Home Prices Fall For First Time In A Decade: Interest Hikes Fuel Bubble Fears

U.S. home prices fell in July over the previous month, marking the first nationwide monthly decline since 2012.

The S&P CoreLogic Case-Shiller Index report indicates that prices across the country fell between June and July by 0.2% after seasonal adjustment. The more narrow 10-City Composite index fell by 0.5% and the 20-City Composite was off by 0.4%.

Even though home prices fell month-over-month, they were still holding higher than they were in July of 2021. On the year-over-year index, prices were up nationally by 15.8%. However, that was a substantial drop from the 18.1% year-over-year number from June.

The year-over-year numbers for the 10-City and 20-City Composites were off by similar margins compared to the June measurements.

S&P DJI managing director Craig J. Lazzara said that even though prices are still higher than in 2021, the monthly drop “reflects a forceful deceleration.” He noted that the 2.3% drop from June to July marked the largest single-month deceleration in the history of the index.

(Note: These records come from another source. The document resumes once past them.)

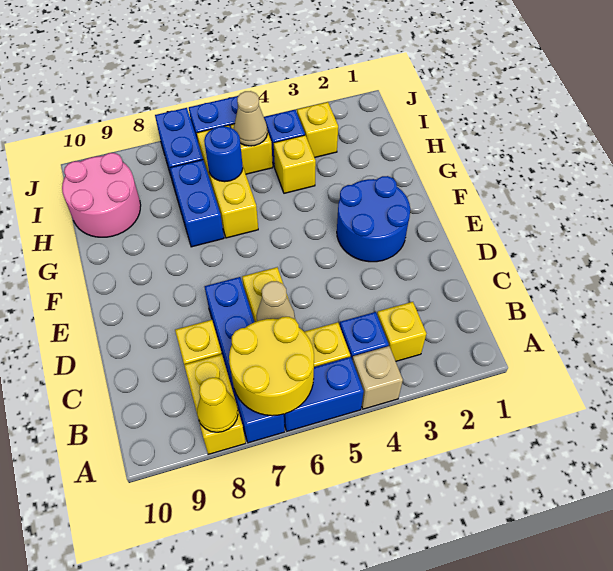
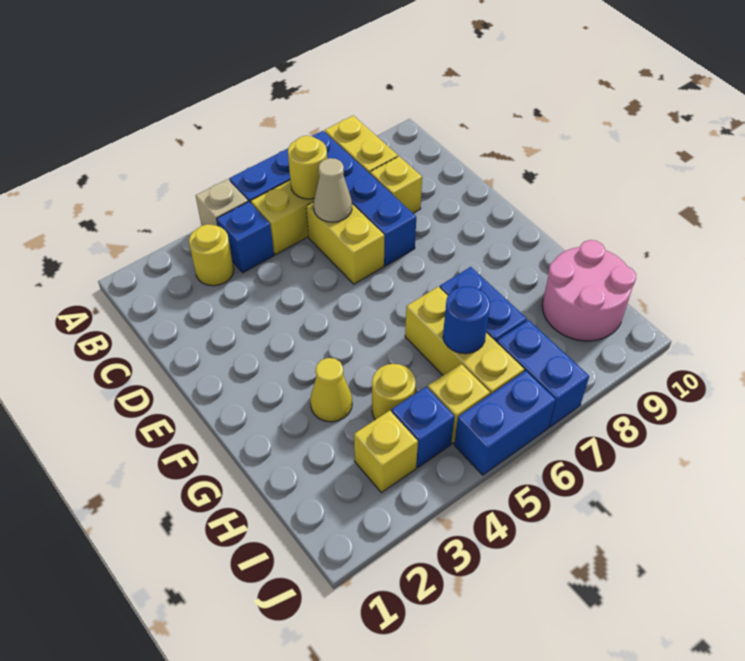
yellow round brick A6:B7 level 2 -> yellow round brick B6 level 2
yellow cone A8 level 2 -> yellow cone G3 level 1
yellow brick B3 level 1 -> yellow round brick B3 level 1
blue round brick E2:F3 level 1 -> none
yellow brick H4 level 1 -> yellow round brick H4 level 1
tan cone I5 level 2 -> none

The housing market is starting to suffer as a result of recent interest rate hikes imposed by the Federal Reserve. The Fed has been making regular increases in lending rates in an effort to tamp down the surging inflation the Biden White House and Democrats have saddled the economy with over the last two years.

Because of the direct impact on the cost of mortgage borrowing, interest rate hikes typically have a pronounced and immediate impact on the housing market. Average mortgage rates around the country rose above 6% in June before dipping back into the high 5% range in July and August. With the most recent Fed adjustment, rates are now climbing toward 7%.

With overall prices higher than in the last couple of years, the higher mortgage rates are significantly hampering home affordability. Year-over-year home prices were running the highest in the 34 years of the index until the recent sudden deceleration.

Lazzara said that as the Fed continues to move interest rates higher, “mortgage financing has become more expensive, a process that continues to this day.” He added that as the entire economy faces recession and continuing inflation on essential products, “home prices may well continue to decelerate.”